For the sake of tracking what we really end up encoding, we use a local mutable variable, that we can use to print out the encoded state. Finally, the decoding operation is shown below.

operation Decode(q0 : Qubit, q1 : Qubit) : Unit {
    // apply reverse Bell circuit
    CNOT(q0, q1);
    H(q0);

    // measure both qubits
    let result0 = MResetZ(q0);
    let result1 = MResetZ(q1);
    Message("Decoded: " + (result0 == One ? "1" | "0") + (result1 == One ? "1" | "0"));
}

In the end, we need to add an entry point for our application that will invoke the $TestDenseCoding$ operation with various classical bit configurations.

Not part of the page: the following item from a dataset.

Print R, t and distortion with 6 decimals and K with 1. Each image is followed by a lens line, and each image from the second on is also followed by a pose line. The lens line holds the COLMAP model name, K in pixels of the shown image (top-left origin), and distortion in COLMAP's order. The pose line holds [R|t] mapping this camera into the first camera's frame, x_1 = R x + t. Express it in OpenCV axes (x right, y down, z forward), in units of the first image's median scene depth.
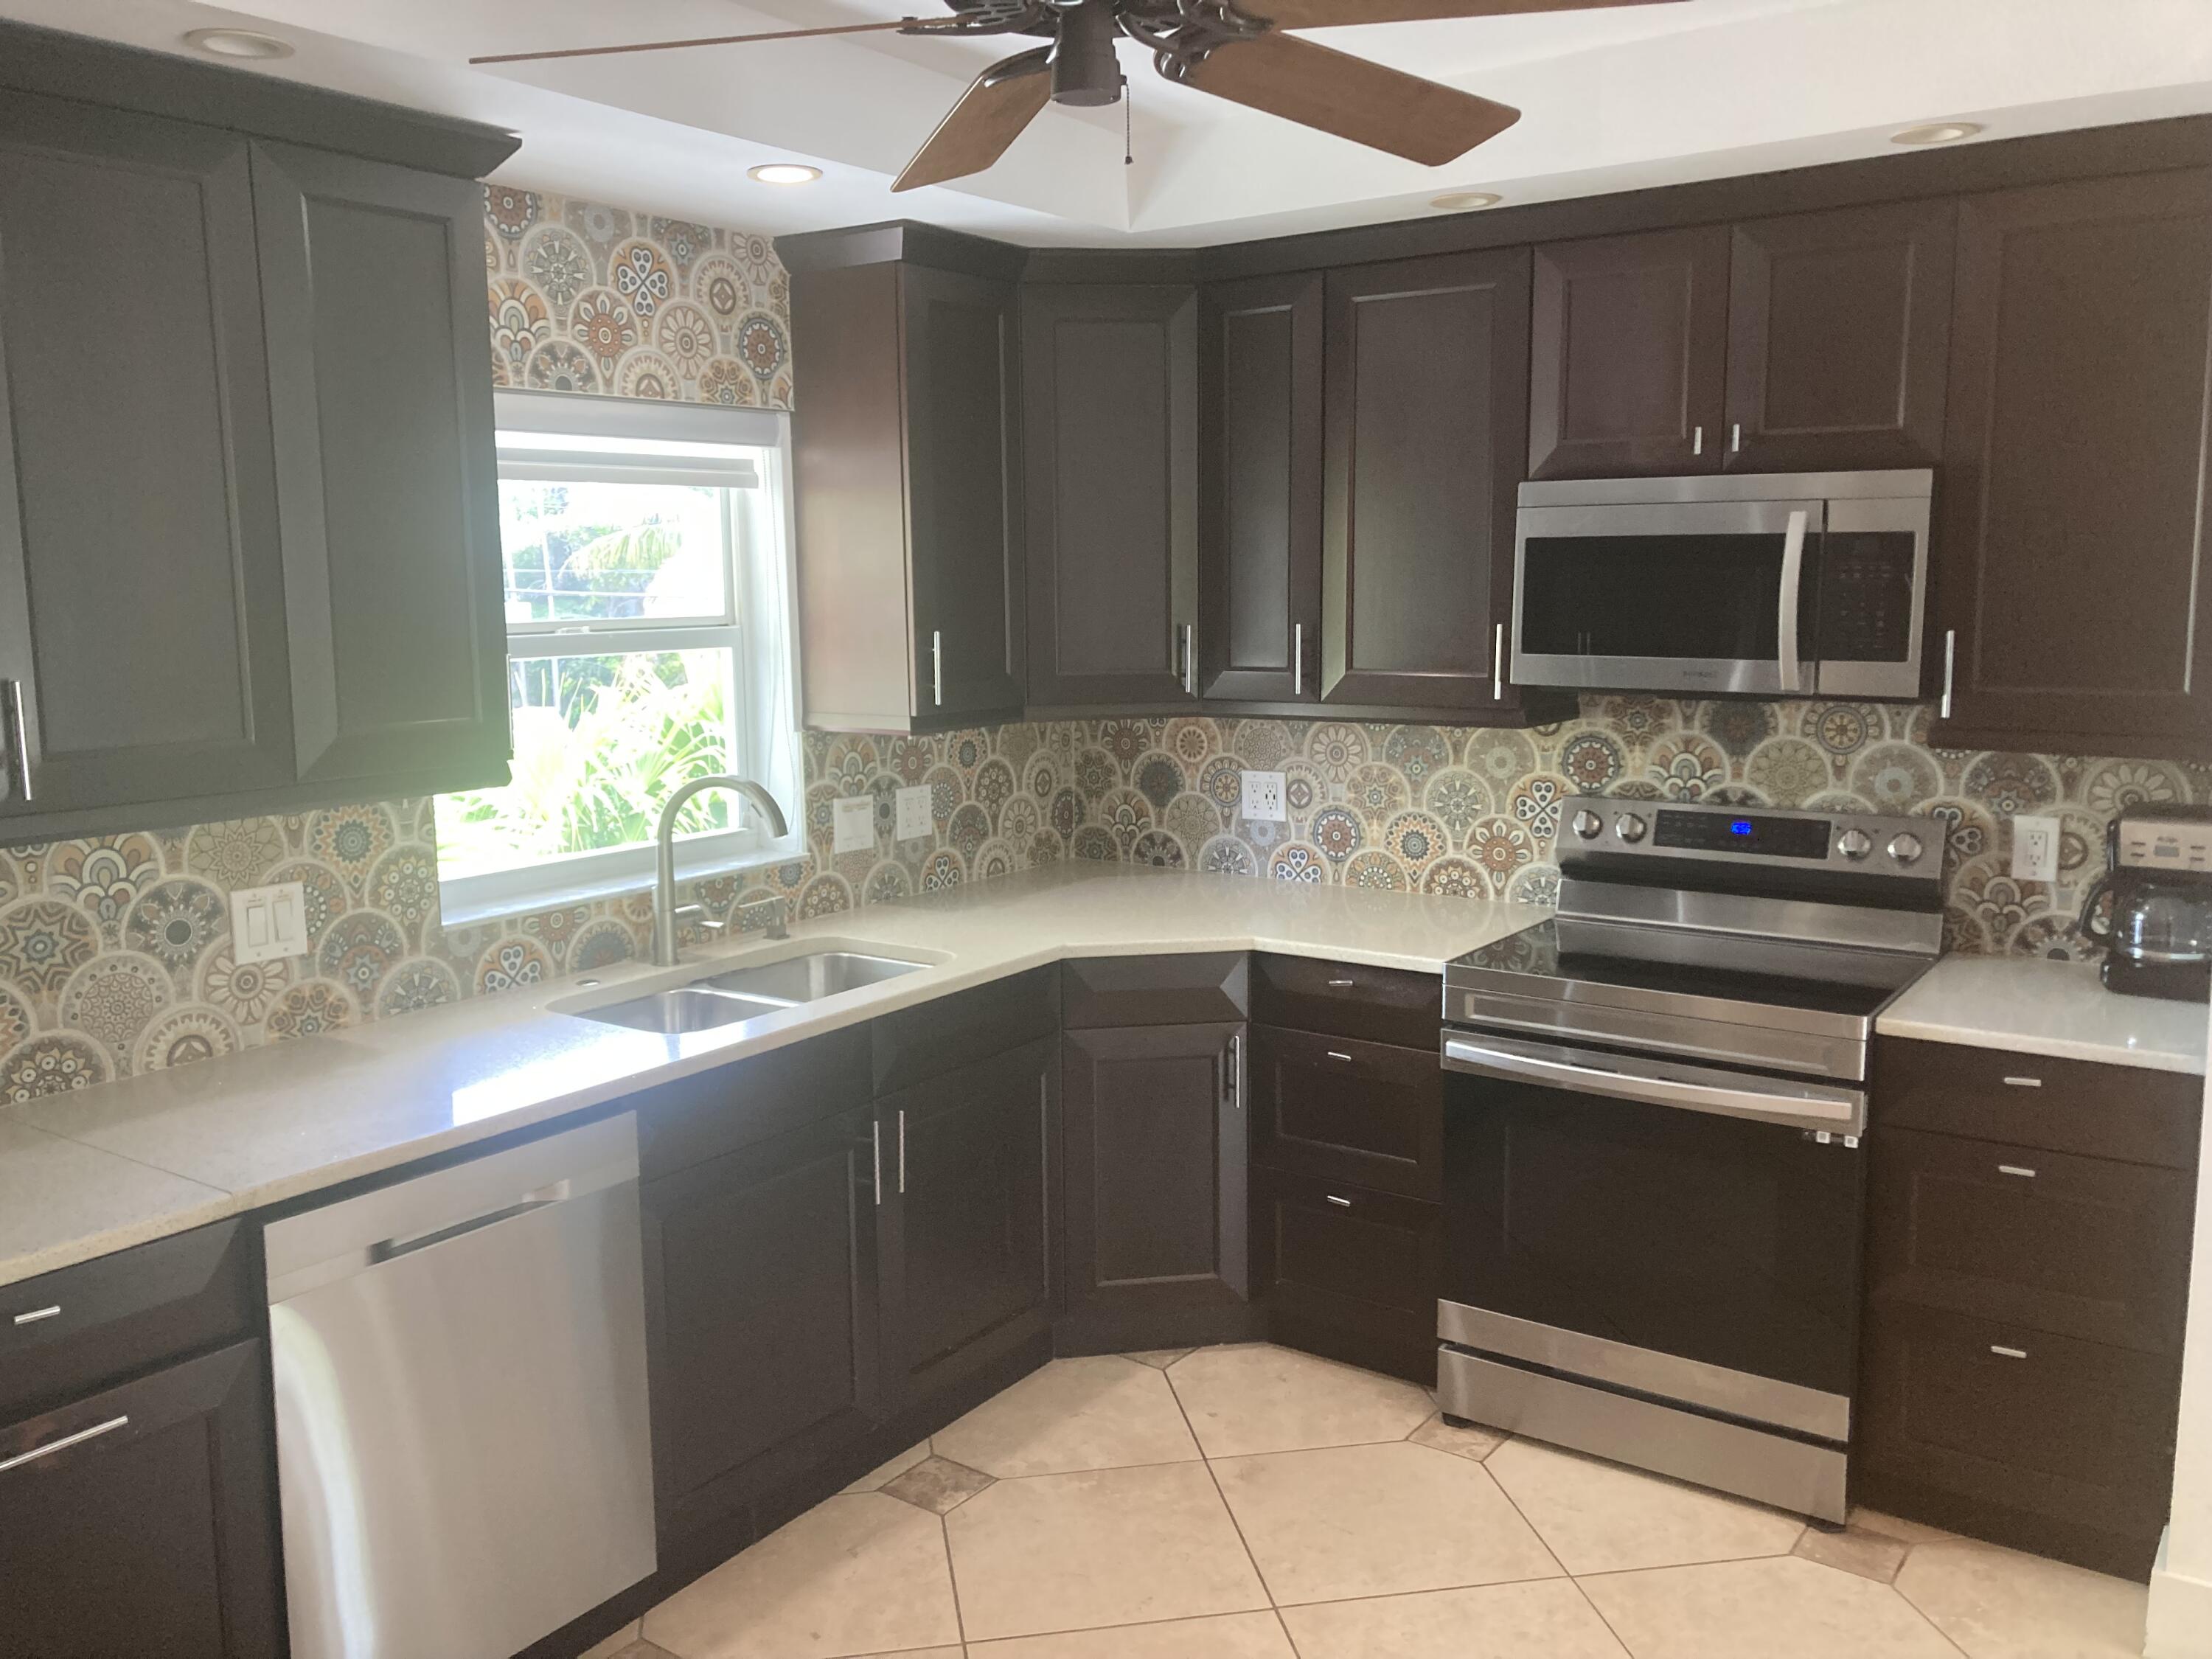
lens RADIAL K [[1833.0, 0, 1111.1], [0, 1833.0, 814.9], [0, 0, 1]] dist [0.056656, -0.067724]
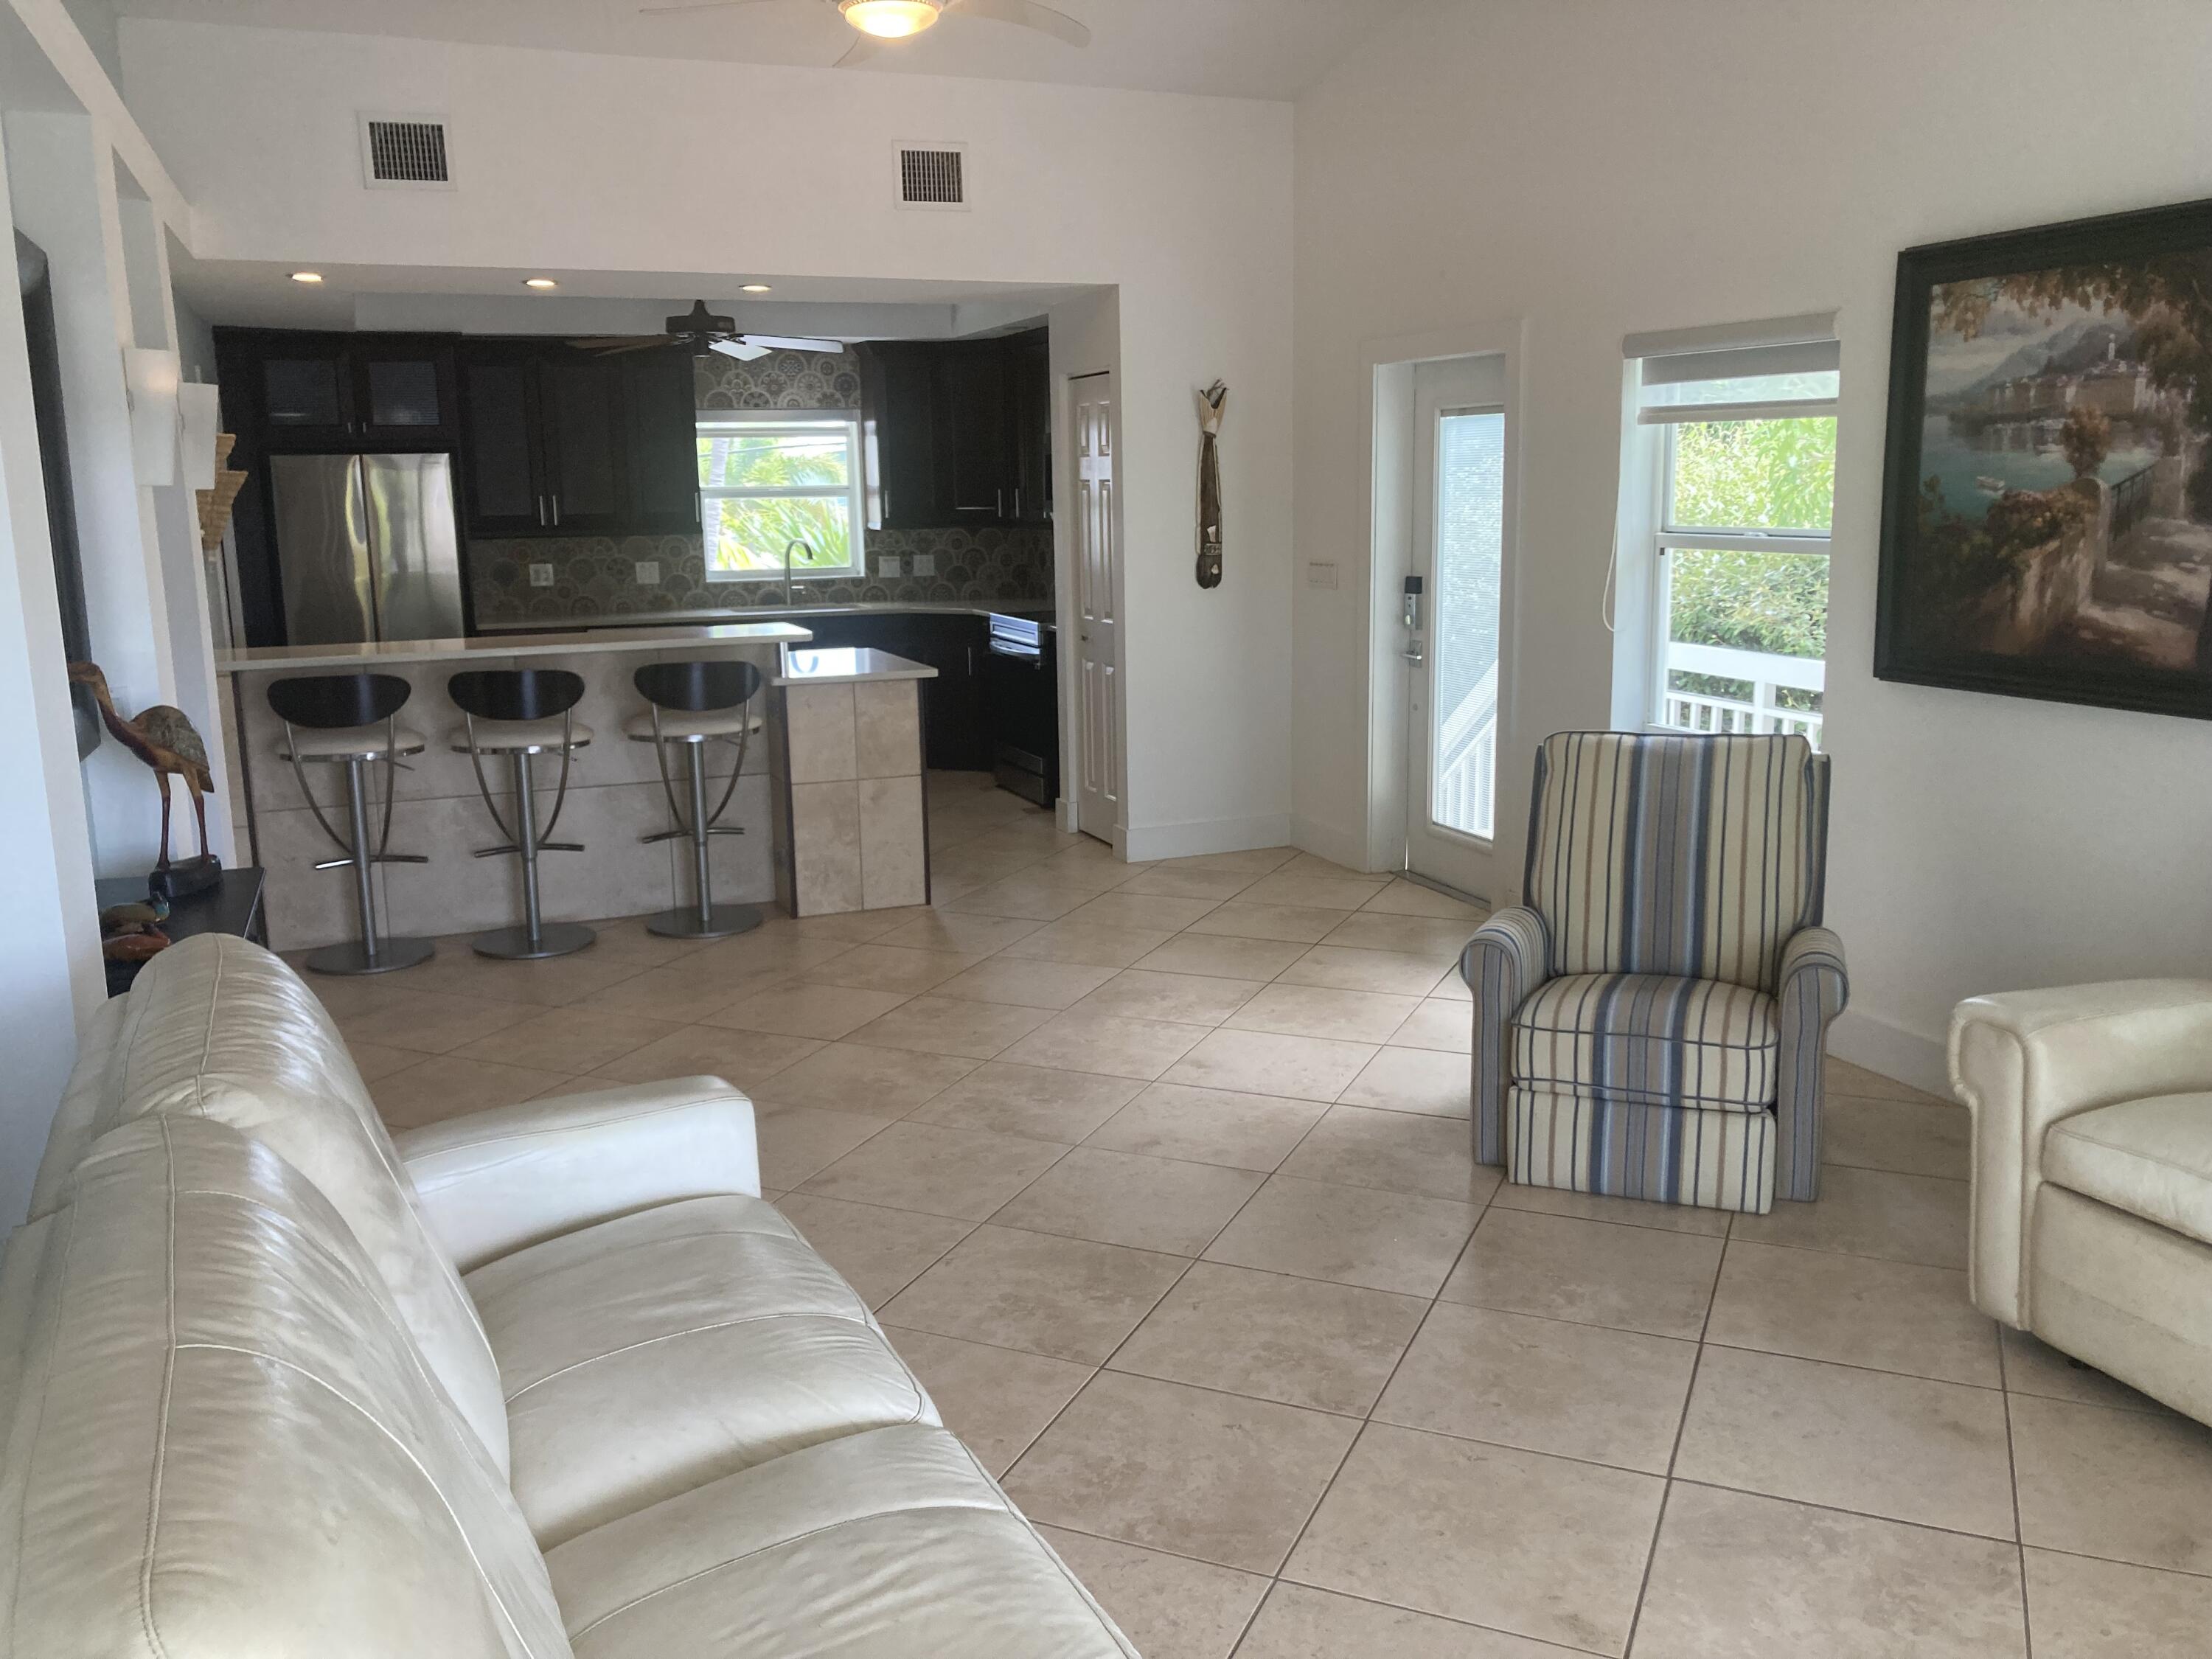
lens RADIAL K [[1837.8, 0, 1109.6], [0, 1837.8, 817.0], [0, 0, 1]] dist [0.103649, -0.189875]
pose [[0.849396, 0.092843, -0.519525, 1.652207], [-0.064227, 0.995272, 0.072854, 0.160988], [0.523832, -0.028514, 0.851344, -1.166859]]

namespace SuperdenseCoding {

    open Microsoft.Quantum.Canon;
    open Microsoft.Quantum.Intrinsic;
    open Microsoft.Quantum.Measurement;
    open Microsoft.Quantum.Convert;
    open Microsoft.Quantum.Preparation;
    

    @EntryPoint()
    operation Start() : Unit {
    
        // encode 00
        TestDenseCoding(false, false); 
        Message("***************");
        
        // encode 01
        TestDenseCoding(false, true); 
        Message("***************");
        
        
        // encode 10
        TestDenseCoding(true, false);  
        Message("***************");
        
        // encode 11
        TestDenseCoding(true, true);  
        Message("***************");
    }
    
    // rest of the code omitted for brevity
}

Running four variants of the program, corresponding to classical bits $00$, $01$, $10$ and $11$ being encoded, and we expect the decoded output to be the same. And this is exactly what we should see as the output of our program.

Encoded: 00
Decoded: 00
***************
Encoded: 01
Decoded: 01
***************
Encoded: 10
Decoded: 10
***************
Encoded: 11
Decoded: 11
***************

Once again, we are thrilled with the result and the opportunities that quantum computing presents us with. Something that not that long ago required a complex experimental setup and some of the greatest experimental physicists on the planet, can now be achieved and verified with several lines of Q# code, and (soon) executed on quantum hardware in the cloud using Azure Quantum.

Summary 🔗

In today’s post we discussed the historical background, as well as the mathematical foundations of the superdense coding protocol. We then proceed to implement it in Q#, verifying that our algebraic reasoning was indeed correct. Similarly to teleportation, we can think of superdense coding as requiring entanglement as a resource that gets consumed when the protocol is used.

In the next parts of this series we will move towards discussing quantum security and cryptography concepts.